Posted by: Nathan McKenzie | January 13, 2009 at 03:56 PM
This book by Chris Crawford seems way ahead of his time and has a wealth of info on this topic.
http://www.amazon.com/Chris-Crawford-Interactive-Storytelling-Riders/dp/0321278909
Posted by: Fran | January 22, 2009 at 10:10 AM
This is like pinning the "artiness" of a graphic novel against the "storiness," or the "filminess" of a movie against the "storiness."
Of course a game has to be a game first. As do movies. As do graphic novels.
Games don't have to tell stories. Story can potentially hinder them if told wrong, or if it's simply out of place.

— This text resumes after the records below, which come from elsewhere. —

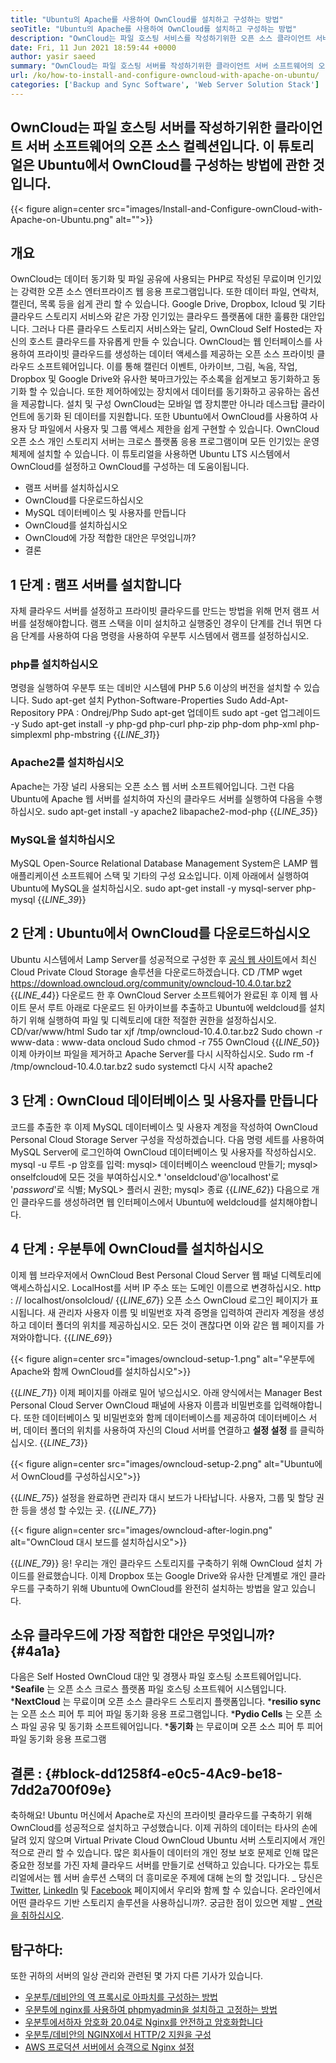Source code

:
 ```yaml
---
title: "Ubuntu의 Apache를 사용하여 OwnCloud를 설치하고 구성하는 방법" 
seoTitle: "Ubuntu의 Apache를 사용하여 OwnCloud를 설치하고 구성하는 방법" 
description: "OwnCloud는 파일 호스팅 서비스를 작성하기위한 오픈 소스 클라이언트 서버 소프트웨어입니다. 이 튜토리얼에서는 Ubuntu에서 OwnCloud를 설치하고 구성하는 방법을 배울 것입니다." 
date: Fri, 11 Jun 2021 18:59:44 +0000
author: yasir saeed
summary: "OwnCloud는 파일 호스팅 서버를 작성하기위한 클라이언트 서버 소프트웨어의 오픈 소스 컬렉션입니다. 이 튜토리얼은 Ubuntu에서 OwnCloud를 구성하는 방법에 관한 것입니다." 
url: /ko/how-to-install-and-configure-owncloud-with-apache-on-ubuntu/
categories: ['Backup and Sync Software', 'Web Server Solution Stack']
---
```


## OwnCloud는 파일 호스팅 서버를 작성하기위한 클라이언트 서버 소프트웨어의 오픈 소스 컬렉션입니다. 이 튜토리얼은 Ubuntu에서 OwnCloud를 구성하는 방법에 관한 것입니다.

{{< figure align=center src="images/Install-and-Configure-ownCloud-with-Apache-on-Ubuntu.png" alt="">}}


## **개요** 
OwnCloud는 데이터 동기화 및 파일 공유에 사용되는 PHP로 작성된 무료이며 인기있는 강력한 오픈 소스 엔터프라이즈 웹 응용 프로그램입니다. 또한 데이터 파일, 연락처, 캘린더, 목록 등을 쉽게 관리 할 수 ​​있습니다. Google Drive, Dropbox, Icloud 및 기타 클라우드 스토리지 서비스와 같은 가장 인기있는 클라우드 플랫폼에 대한 훌륭한 대안입니다. 그러나 다른 클라우드 스토리지 서비스와는 달리, OwnCloud Self Hosted는 자신의 호스트 클라우드를 자유롭게 만들 수 있습니다.
OwnCloud는 웹 인터페이스를 사용하여 프라이빗 클라우드를 생성하는 데이터 액세스를 제공하는 오픈 소스 프라이빗 클라우드 소프트웨어입니다. 이를 통해 캘린더 이벤트, 아카이브, 그림, 녹음, 작업, Dropbox 및 Google Drive와 유사한 북마크가있는 주소록을 쉽게보고 동기화하고 동기화 할 수 있습니다. 또한 제어하에있는 장치에서 데이터를 동기화하고 공유하는 옵션을 제공합니다. 설치 및 구성 OwnCloud는 모바일 앱 장치뿐만 아니라 데스크탑 클라이언트에 동기화 된 데이터를 지원합니다. 또한 Ubuntu에서 OwnCloud를 사용하여 사용자 당 파일에서 사용자 및 그룹 액세스 제한을 쉽게 구현할 수 있습니다. OwnCloud 오픈 소스 개인 스토리지 서버는 크로스 플랫폼 응용 프로그램이며 모든 인기있는 운영 체제에 설치할 수 있습니다.
이 튜토리얼을 사용하면 Ubuntu LTS 시스템에서 OwnCloud를 설정하고 OwnCloud를 구성하는 데 도움이됩니다.
  * 램프 서버를 설치하십시오
  * OwnCloud를 다운로드하십시오
  * MySQL 데이터베이스 및 사용자를 만듭니다
  * OwnCloud를 설치하십시오
  * OwnCloud에 가장 적합한 대안은 무엇입니까?
  * 결론

## 1 단계 : 램프 서버를 설치합니다
자체 클라우드 서버를 설정하고 프라이빗 클라우드를 만드는 방법을 위해 먼저 램프 서버를 설정해야합니다. 램프 스택을 이미 설치하고 실행중인 경우이 단계를 건너 뛰면 다음 단계를 사용하여 다음 명령을 사용하여 우분투 시스템에서 램프를 설정하십시오.

### php를 설치하십시오
명령을 실행하여 우분투 또는 데비안 시스템에 PHP 5.6 이상의 버전을 설치할 수 있습니다.
Sudo apt-get 설치 Python-Software-Properties
Sudo Add-Apt-Repository PPA : Ondrej/Php
Sudo apt-get 업데이트
sudo apt -get 업그레이드 -y
Sudo apt-get install -y php-gd php-curl php-zip php-dom php-xml php-simplexml php-mbstring
{{_LINE_31_}}

### Apache2를 설치하십시오
Apache는 가장 널리 사용되는 오픈 소스 웹 서버 소프트웨어입니다. 그런 다음 Ubuntu에 Apache 웹 서버를 설치하여 자신의 클라우드 서버를 실행하여 다음을 수행하십시오.
sudo apt-get install -y apache2 libapache2-mod-php
{{_LINE_35_}}

### MySQL을 설치하십시오
MySQL Open-Source Relational Database Management System은 LAMP 웹 애플리케이션 소프트웨어 스택 및 기타의 구성 요소입니다. 이제 아래에서 실행하여 Ubuntu에 MySQL을 설치하십시오.
sudo apt-get install -y mysql-server php-mysql
{{_LINE_39_}}

## 2 단계 : Ubuntu에서 OwnCloud를 다운로드하십시오
Ubuntu 시스템에서 Lamp Server를 성공적으로 구성한 후 [공식 웹 사이트][1]에서 최신 Cloud Private Cloud Storage 솔루션을 다운로드하겠습니다.
CD /TMP
wget https://download.owncloud.org/community/owncloud-10.4.0.tar.bz2
{{_LINE_44_}}
다운로드 한 후 OwnCloud Server 소프트웨어가 완료된 후 이제 웹 사이트 문서 루트 아래로 다운로드 된 아카이브를 추출하고 Ubuntu에 weldcloud를 설치하기 위해 실행하여 파일 및 디렉토리에 대한 적절한 권한을 설정하십시오.
CD/var/www/html
Sudo tar xjf /tmp/owncloud-10.4.0.tar.bz2
Sudo chown -r www-data : www-data oncloud
Sudo chmod -r 755 OwnCloud
{{_LINE_50_}}
이제 아카이브 파일을 제거하고 Apache Server를 다시 시작하십시오.
Sudo rm -f /tmp/owncloud-10.4.0.tar.bz2
sudo systemctl 다시 시작 apache2

## 3 단계 : OwnCloud 데이터베이스 및 사용자를 만듭니다
코드를 추출한 후 이제 MySQL 데이터베이스 및 사용자 계정을 작성하여 OwnCloud Personal Cloud Storage Server 구성을 작성하겠습니다. 다음 명령 세트를 사용하여 MySQL Server에 로그인하여 OwnCloud 데이터베이스 및 사용자를 작성하십시오.
mysql -u 루트 -p
암호를 입력:
mysql> 데이터베이스 weencloud 만들기;
mysql> onselfcloud에 모든 것을 부여하십시오.* 'onseldcloud'@'localhost'로 '_password_'로 식별;
MySQL> 플러시 권한;
mysql> 종료
{{_LINE_62_}}
다음으로 개인 클라우드를 생성하려면 웹 인터페이스에서 Ubuntu에 weldcloud를 설치해야합니다.

## 4 단계 : 우분투에 OwnCloud를 설치하십시오
이제 웹 브라우저에서 OwnCloud Best Personal Cloud Server 웹 패널 디렉토리에 액세스하십시오. LocalHost를 서버 IP 주소 또는 도메인 이름으로 변경하십시오.
http : // localhost/onsolcloud/
{{_LINE_67_}}
오픈 소스 OwnCloud 로그인 페이지가 표시됩니다. 새 관리자 사용자 이름 및 비밀번호 자격 증명을 입력하여 관리자 계정을 생성하고 데이터 폴더의 위치를 ​​제공하십시오. 모든 것이 괜찮다면 이와 같은 웹 페이지를 가져와야합니다.
{{_LINE_69_}}

{{< figure align=center src="images/owncloud-setup-1.png" alt="우분투에 Apache와 함께 OwnCloud를 설치하십시오">}}

{{_LINE_71_}}
이제 페이지를 아래로 밀어 넣으십시오. 아래 양식에서는 Manager Best Personal Cloud Server OwnCloud 패널에 사용자 이름과 비밀번호를 입력해야합니다. 또한 데이터베이스 및 비밀번호와 함께 데이터베이스를 제공하여 데이터베이스 서버, 데이터 폴더의 위치를 ​​사용하여 자신의 Cloud 서버를 연결하고 **설정 설정** 를 클릭하십시오.
{{_LINE_73_}}

{{< figure align=center src="images/owncloud-setup-2.png" alt="Ubuntu에서 OwnCloud를 구성하십시오">}}

{{_LINE_75_}}
설정을 완료하면 관리자 대시 보드가 나타납니다. 사용자, 그룹 및 할당 권한 등을 생성 할 수있는 곳.
{{_LINE_77_}}

{{< figure align=center src="images/owncloud-after-login.png" alt="OwnCloud 대시 보드를 설치하십시오">}}

{{_LINE_79_}}
응! 우리는 개인 클라우드 스토리지를 구축하기 위해 OwnCloud 설치 가이드를 완료했습니다. 이제 Dropbox 또는 Google Drive와 유사한 단계별로 개인 클라우드를 구축하기 위해 Ubuntu에 OwnCloud를 완전히 설치하는 방법을 알고 있습니다.

## **소유 클라우드에 가장 적합한 대안은 무엇입니까?** {#4a1a}
다음은 Self Hosted OwnCloud 대안 및 경쟁사 파일 호스팅 소프트웨어입니다.
  ***Seafile** 는 오픈 소스 크로스 플랫폼 파일 호스팅 소프트웨어 시스템입니다.
  ***NextCloud** 는 무료이며 오픈 소스 클라우드 스토리지 플랫폼입니다.
  ***resilio sync** 는 오픈 소스 피어 투 피어 파일 동기화 응용 프로그램입니다.
  ***Pydio Cells** 는 오픈 소스 파일 공유 및 동기화 소프트웨어입니다.
  ***동기화** 는 무료이며 오픈 소스 피어 투 피어 파일 동기화 응용 프로그램

## **결론 :** {#block-dd1258f4-e0c5-4Ac9-be18-7dd2a700f09e}
축하해요! Ubuntu 머신에서 Apache로 자신의 프라이빗 클라우드를 구축하기 위해 OwnCloud를 성공적으로 설치하고 구성했습니다. 이제 귀하의 데이터는 타사의 손에 달려 있지 않으며 Virtual Private Cloud OwnCloud Ubuntu 서버 스토리지에서 개인적으로 관리 할 수 ​​있습니다. 많은 회사들이 데이터의 개인 정보 보호 문제로 인해 많은 중요한 정보를 가진 자체 클라우드 서버를 만들기로 선택하고 있습니다. 다가오는 튜토리얼에서는 웹 서버 솔루션 스택의 더 흥미로운 주제에 대해 논의 할 것입니다.
_ 당신은 [Twitter][2], [LinkedIn][3] 및 [Facebook][4] 페이지에서 우리와 함께 할 수 있습니다. 온라인에서 어떤 클라우드 기반 스토리지 솔루션을 사용하십니까?. 궁금한 점이 있으면 제발 _ [연락을 취하십시오][5].

## 탐구하다:
또한 귀하의 서버의 일상 관리와 관련된 몇 가지 다른 기사가 있습니다.
  * [우분투/데비안의 역 프록시로 아파치를 구성하는 방법][6]
  * [우분투에 nginx를 사용하여 phpmyadmin을 설치하고 고정하는 방법][7]
  * [우분투에서하자 암호화 20.04로 Nginx를 안전하고 암호화합니다][8]
  * [우분투/데비안의 NGINX에서 HTTP/2 지원을 구성][9]
  * [AWS 프로덕션 서버에서 승객으로 Nginx 설정][10]

  
[1]: https://owncloud.org/install/
[2]: https://twitter.com/containerize_co
[3]: https://www.linkedin.com/company/containerize/
[4]: http://facebook.com/containerize
[5]: mailto:yasir.saeed@aspose.com
[6]: https://blog.containerize.com/web-server-solution-stack/how-to-configure-apache-as-a-reverse-proxy-for-ubuntudebian/
[7]: https://blog.containerize.com/web-server-solution-stack/how-to-install-and-secure-phpmyadmin-with-nginx-on-ubuntu/
[8]: https://blog.containerize.com/web-server-solution-stack/how-to-secure-nginx-with-letsencrypt-on-ubuntu-20-04/
[9]: https://blog.containerize.com/web-server-solution-stack/how-to-configure-http2-support-in-nginx-on-ubuntudebian/
[10]: https://blog.containerize.com/web-server-solution-stack/how-to-setup-nginx-with-passenger-on-aws-production-server/
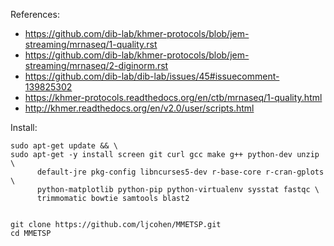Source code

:
References:
  
  * https://github.com/dib-lab/khmer-protocols/blob/jem-streaming/mrnaseq/1-quality.rst
  * https://github.com/dib-lab/khmer-protocols/blob/jem-streaming/mrnaseq/2-diginorm.rst
  * https://github.com/dib-lab/dib-lab/issues/45#issuecomment-139825302
  * https://khmer-protocols.readthedocs.org/en/ctb/mrnaseq/1-quality.html
  * http://khmer.readthedocs.org/en/v2.0/user/scripts.html

Install:

    sudo apt-get update && \
    sudo apt-get -y install screen git curl gcc make g++ python-dev unzip \
          default-jre pkg-config libncurses5-dev r-base-core r-cran-gplots \
          python-matplotlib python-pip python-virtualenv sysstat fastqc \
          trimmomatic bowtie samtools blast2


    git clone https://github.com/ljcohen/MMETSP.git
    cd MMETSP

But the idea that games cannot have interesting stories because no game would satisfy your movie/book/stageplay needs is a laughable leap of aristotelian syllogism. They're different mediums capable of telling stories. Of course the story will be different.
The idea that all games are stories is just as pompous. I wouldn't call the plot path of a pawn in a game of 'chess' a set story. Nor would I call a game of football a set story.
Neither of these games have set plot points. They are chaotic.
But to say that chess has no story, therefore no games have set plot points, is another flawed syllogism. Some games have writers behind them who tailor the plots specifically around the game. Just like a ballad is a story tailored around music.
I don't say that gaming or music are storytelling mediums primarily, but they are storytelling mediums because they are capable of containing traditional stories (unless, of course, you continue using the 'traditional stories are only equal to books, plays, movies, and other older forms of media' that you've been using, rather than considering plotting and rudimentary traditional structure.)
The 'gaminess' doesn't negate a thing, as far as story is concerned, and 'storiness' doesn't negate 'gaminess' either. Chess isn't any more a game than Grim Fandango/Planescape: Torment/insertstorygamehere just because there is no story. There is no trade off. Some games just incorporate story. That's the bottom line.